Server can be any of a variety of computing devices capable of receiving information, such as a server, a distributed computing system, a desktop computer, a laptop, a cell phone, a rack-mounted server, and so forth. Server may be a single server or a group of servers that are at a same location or at different locations.
Server can receive information from client device user device via interfaces. Interfaces can be any type of interface capable of receiving information over a network, such as an Ethernet interface, a wireless networking interface, a fiber-optic networking interface, a modem, and so forth. Server also includes a processor and memory. A bus system (not shown), including, for example, a data bus and a motherboard, can be used to establish and to control data communication between the components of server.

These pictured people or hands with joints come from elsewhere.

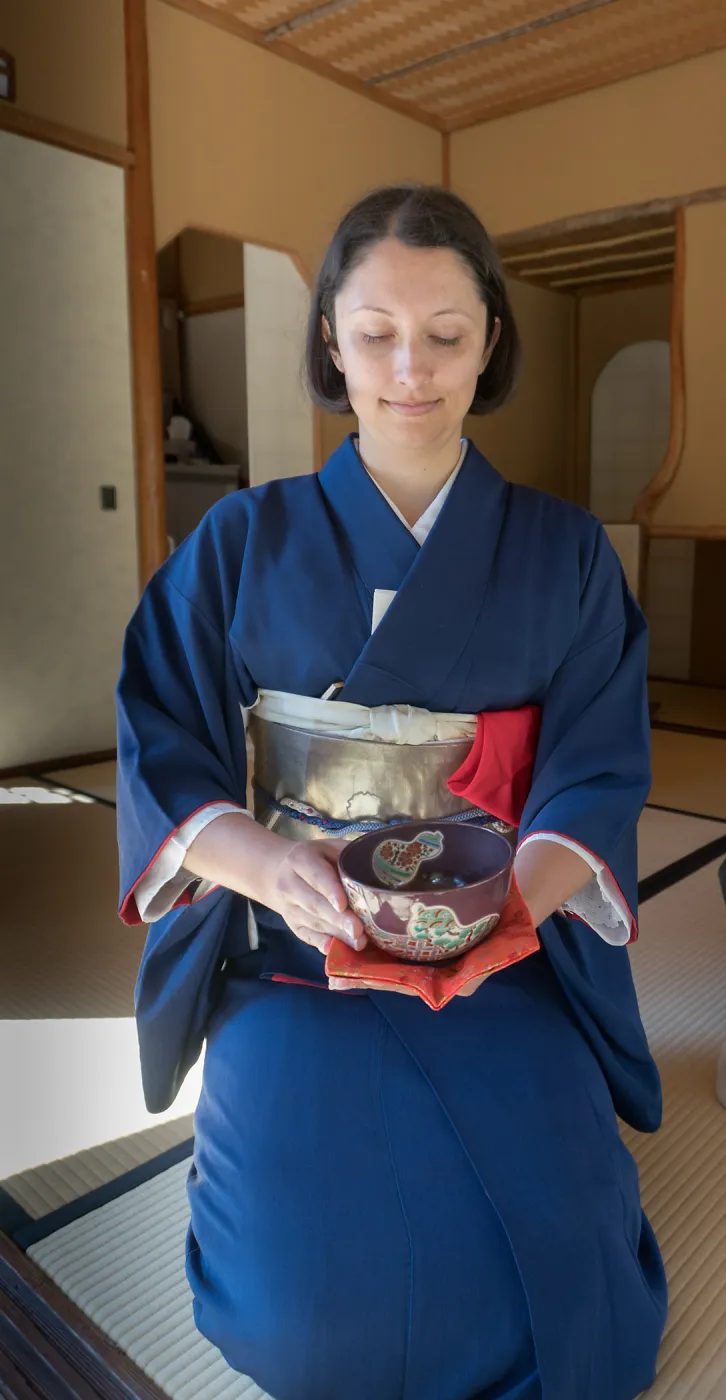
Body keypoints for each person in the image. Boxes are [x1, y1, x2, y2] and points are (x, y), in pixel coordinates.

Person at [116, 184, 667, 1400]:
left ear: (489, 342)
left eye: (446, 334)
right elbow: (162, 736)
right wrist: (269, 866)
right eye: (374, 334)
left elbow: (595, 763)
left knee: (573, 1298)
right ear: (331, 341)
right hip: (295, 957)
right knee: (312, 1319)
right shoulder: (241, 540)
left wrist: (508, 907)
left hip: (500, 953)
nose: (409, 369)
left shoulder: (568, 552)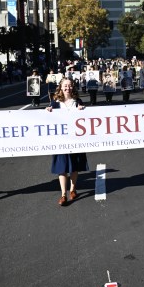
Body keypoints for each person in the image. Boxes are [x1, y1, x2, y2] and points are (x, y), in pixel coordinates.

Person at [46, 78, 89, 206]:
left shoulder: (77, 101)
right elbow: (47, 118)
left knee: (74, 166)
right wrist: (47, 111)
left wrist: (83, 109)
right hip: (61, 140)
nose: (67, 88)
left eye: (70, 86)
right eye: (65, 86)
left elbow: (85, 118)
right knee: (62, 167)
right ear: (61, 87)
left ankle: (73, 189)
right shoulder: (55, 103)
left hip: (75, 139)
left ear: (73, 87)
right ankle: (63, 194)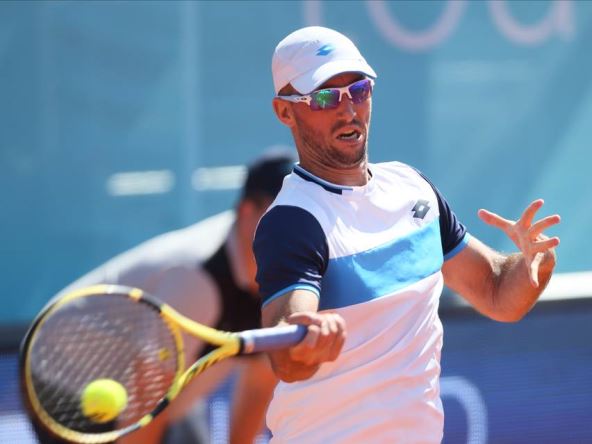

Processor may include one or more microprocessors. Generally, processor may include any appropriate processor and/or logic that is capable of receiving and storing data, and of communicating over a network (not shown). Memory can include a hard drive and a random access memory storage device, such as a dynamic random access memory, machine-readable media, or other types of non-transitory machine-readable storage devices. Components also include a storage device, which is configured to store information, code, etc.
Embodiments can be implemented in digital electronic circuitry, or in computer hardware, firmware, software, or in combinations thereof. Embodiments can also involve pipelining of various computational stages. Apparatus of the invention can be implemented in a computer program product tangibly embodied or stored in a machine-readable or computer readable hardware storage device and/or machine readable hardware media for execution by a programmable processor; and method actions can be performed by a programmable processor executing a program of instructions to perform functions and operations of the invention by operating on input data and generating output. The invention can be implemented advantageously in one or more computer programs that are executable on a programmable system including at least one programmable processor coupled to receive data and instructions from, and to transmit data and instructions to, a data storage system, at least one input device, and at least one output device. Each computer program can be implemented in a high-level procedural or object oriented programming language, or in assembly or machine language if desired; and in any case, the language can be a compiled or interpreted language.
Suitable processors include, by way of example, both general and special purpose microprocessors. Generally, a processor will receive instructions and data from a read-only memory and/or a random access memory. Generally, a computer will include one or more mass storage devices for storing data files; such devices include magnetic disks, such as internal hard disks and removable disks; magneto-optical disks; and optical disks. Storage devices suitable for tangibly embodying computer program instructions and data include all forms of non-volatile memory, including by way of example semiconductor memory devices, such as EPROM, EEPROM, and flash memory devices; magnetic disks such as internal hard disks and removable disks; magneto-optical disks; and CD_ROM disks. Any of the foregoing can be supplemented by, or incorporated in, ASICs (application-specific integrated circuits).
A number of embodiments of the invention have been described. Nevertheless, it will be understood that various modifications may be made without departing from the spirit and scope of the invention. For example these techniques can be used for other applications and there can be other configurations. Further still network devices can be of various sorts including routers, switches, interface cards, network processors and so forth. Accordingly, other embodiments are within the scope of the following claims.